L’option hospitalisation contre un lymphœdème résistant

Pour un œdème important, une semaine de soins à l’hôpital ou une auto greffe ganglionnaire peuvent être envisagées. Des explications sur cette hospitalisation.

Lymphœdème résistant - Option hospitalisation
Adhesive bandage on a female arm after vaccination

En cas de lymphœdème très résistant, on pourra vous proposer un traitement intensif, pendant une dizaine de jours, dans un service spécialisé. Après un bilan (localisation de l’œdème, état de la peau, consistance, prise de mesures, bilan articulaire et musculaire), on planifiera des séances individuelles avec un kiné (drainage, bandage multicouche, capitonnage) et des séances collectives (activité physique avec bandage, relaxation, hygiène de vie, rééducation de l’épaule…). »Les patientes peuvent espérer une réduction de 30 à 40% du volume du bras, indique le Dr Vignes, et sont revues tous les six mois. »

Contre le lymphœdème : l’autogreffe ganglionnaire

Autre possibilité : l’autogreffe ganglionnaire. « Cette opération, qui dure environ deux heures, est pratiquée à partir d’une masse tissulaire graisseuse contenant des ganglions sains et leurs vaisseaux nourriciers, explique le Dr Corinne Becker, chirurgien à la clinique Jouvenet. Puis le greffon est transplanté au niveau de la région ganglionnaire ayant subi une ablation. » »Ces ‘‘nouveaux’’ ganglions rempliront le rôle de ceux enlevés lors du curage ou neutralisés par les rayons », conclut le Dr Corinne Becker.

EXPLORATION DU DOCUMENT:
(a) Indiquez si chaque affirmation est conforme au texte sur le lymphœdème, par oui ou par non, en citant les mots du texte qui tranchent.
(i) Après le traitement intensif en service spécialisé, les patientes sont revues tous les trois mois.
(ii) L'autogreffe ganglionnaire dure environ deux heures.
(iii) Le Dr Corinne Becker est chirurgien à la clinique Jouvenet.
(b) Répondez brièvement aux questions suivantes à l'aide du texte sur le lymphœdème.
(i) Quelle réduction du volume du bras les patientes peuvent-elles espérer après le traitement intensif ?
(ii) À partir de quoi l'autogreffe ganglionnaire est-elle pratiquée ?
(iii) Où le greffon est-il transplanté ?

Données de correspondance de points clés
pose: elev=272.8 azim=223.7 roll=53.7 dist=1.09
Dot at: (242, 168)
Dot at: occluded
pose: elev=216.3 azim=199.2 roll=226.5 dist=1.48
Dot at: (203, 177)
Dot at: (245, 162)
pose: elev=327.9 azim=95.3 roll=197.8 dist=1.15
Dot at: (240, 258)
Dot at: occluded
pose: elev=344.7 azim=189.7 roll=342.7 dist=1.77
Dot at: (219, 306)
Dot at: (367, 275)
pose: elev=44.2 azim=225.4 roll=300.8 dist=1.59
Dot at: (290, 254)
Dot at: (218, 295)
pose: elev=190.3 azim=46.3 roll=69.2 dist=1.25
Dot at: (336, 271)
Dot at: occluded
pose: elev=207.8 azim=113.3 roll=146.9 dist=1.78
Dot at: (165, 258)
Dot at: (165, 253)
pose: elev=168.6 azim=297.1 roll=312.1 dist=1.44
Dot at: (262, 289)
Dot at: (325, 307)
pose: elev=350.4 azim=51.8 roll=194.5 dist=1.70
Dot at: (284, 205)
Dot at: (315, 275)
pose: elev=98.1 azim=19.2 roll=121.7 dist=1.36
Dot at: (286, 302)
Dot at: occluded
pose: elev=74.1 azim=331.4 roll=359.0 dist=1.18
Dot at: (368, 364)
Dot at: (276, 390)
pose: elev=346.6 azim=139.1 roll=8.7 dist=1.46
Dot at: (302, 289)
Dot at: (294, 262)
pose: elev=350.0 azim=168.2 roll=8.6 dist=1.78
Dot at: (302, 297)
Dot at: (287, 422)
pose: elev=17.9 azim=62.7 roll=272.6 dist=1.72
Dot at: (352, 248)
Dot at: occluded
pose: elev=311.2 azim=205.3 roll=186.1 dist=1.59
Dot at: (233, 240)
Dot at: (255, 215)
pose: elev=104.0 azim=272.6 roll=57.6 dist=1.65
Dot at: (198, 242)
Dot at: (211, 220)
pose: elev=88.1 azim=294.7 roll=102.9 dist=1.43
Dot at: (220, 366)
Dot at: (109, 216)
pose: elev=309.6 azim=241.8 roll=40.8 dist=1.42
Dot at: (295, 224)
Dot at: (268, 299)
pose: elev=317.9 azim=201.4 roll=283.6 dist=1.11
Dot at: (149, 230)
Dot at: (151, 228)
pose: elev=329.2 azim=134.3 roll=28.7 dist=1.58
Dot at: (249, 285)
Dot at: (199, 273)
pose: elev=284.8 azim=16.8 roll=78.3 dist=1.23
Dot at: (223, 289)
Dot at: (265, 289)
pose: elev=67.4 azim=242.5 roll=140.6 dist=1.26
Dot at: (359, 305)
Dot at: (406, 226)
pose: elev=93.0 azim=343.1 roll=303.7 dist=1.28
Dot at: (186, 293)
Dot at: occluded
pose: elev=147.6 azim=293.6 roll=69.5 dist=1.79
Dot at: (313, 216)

CORRIGÉ DÉTAILLÉ:
(a)
(i) Non : « et sont revues tous les six mois ».
(ii) Oui : « Cette opération, qui dure environ deux heures ».
(iii) Oui : « chirurgien à la clinique Jouvenet ».

(b)
(i) Une réduction de 30 à 40 % du volume du bras.
(ii) À partir d'une masse tissulaire graisseuse contenant des ganglions sains et leurs vaisseaux nourriciers.
(iii) Au niveau de la région ganglionnaire ayant subi une ablation.